In response to the state’s ongoing teacher shortage, new laws intended to cut red tape for teachers and offer more teaching opportunities for military spouses, were recently signed into law.
Senate Bill 1829 seeks to increase the number of eligible childcare professionals without lowering certification standards, while Senate Bill 3536 makes it easier for willing educators to expand their skills. Gateways Level 5 teachers in a community-based PFA program will now be able to earn a PEL through an alternative licensure program while staying at their current jobs.
Additionally, Senate Bill 2658 extends the validity of a Professional Educator License, with stipulations, from two years to three years for service members and their spouses.

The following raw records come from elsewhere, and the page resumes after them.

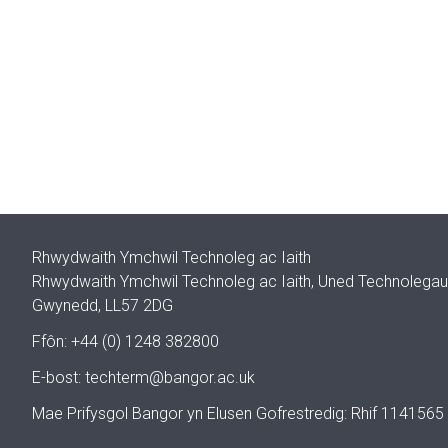
Rhwydwaith Ymchwil Technoleg ac Iaith
Rhwydwaith Ymchwil Technoleg ac Iaith, Uned Technolegau I
Gwynedd, LL57 2DG
Ffôn: +44 (0) 1248 382800
E-bost:
techterm@bangor.ac.uk
Mae Prifysgol Bangor yn Elusen Gofrestredig: Rhif 1141565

The measure has the dual benefit of making it easier for military spouses to secure work as an educator in Illinois, while also helping address the state’s ongoing teacher shortage.

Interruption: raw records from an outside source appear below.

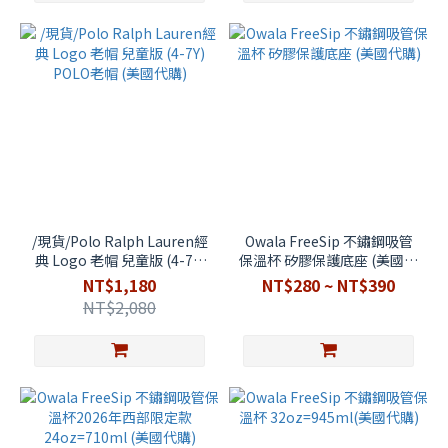
/現貨/Polo Ralph Lauren經
Owala FreeSip 不鏽鋼吸管
典 Logo 老帽 兒童版 (4-7Y)
保溫杯 矽膠保護底座 (美國代
POLO老帽 (美國代購)
購)
NT$1,180
NT$280 ~ NT$390
NT$2,080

House Bill 4742 allows school districts experiencing severe teacher shortages to contract with a third-party recruiting firm to supplement their substitute teaching search, empowering local school districts to address their teacher shortage, while also protecting existing school staff.
House Bill 5196 will decrease the fees teacher’s aides must pay to become licensed from $50 to $25, removing financial obstacles that have prevented individuals from maintaining and obtaining employment in Illinois.
Seventy-eight percent of the districts surveyed as part of a 2017 Teacher Shortage Survey by the Illinois Association of Regional Superintendents of Schools identified either a minor or serious problem with teacher shortages. More than half indicated a serious problem with substitute teacher shortages.
The new laws are a product of consultation and discussion between the Illinois Early Learning Council, the Illinois State Board of Education, the Governor’s Cabinet on Children and Youth, and a broad array of education experts and stakeholders.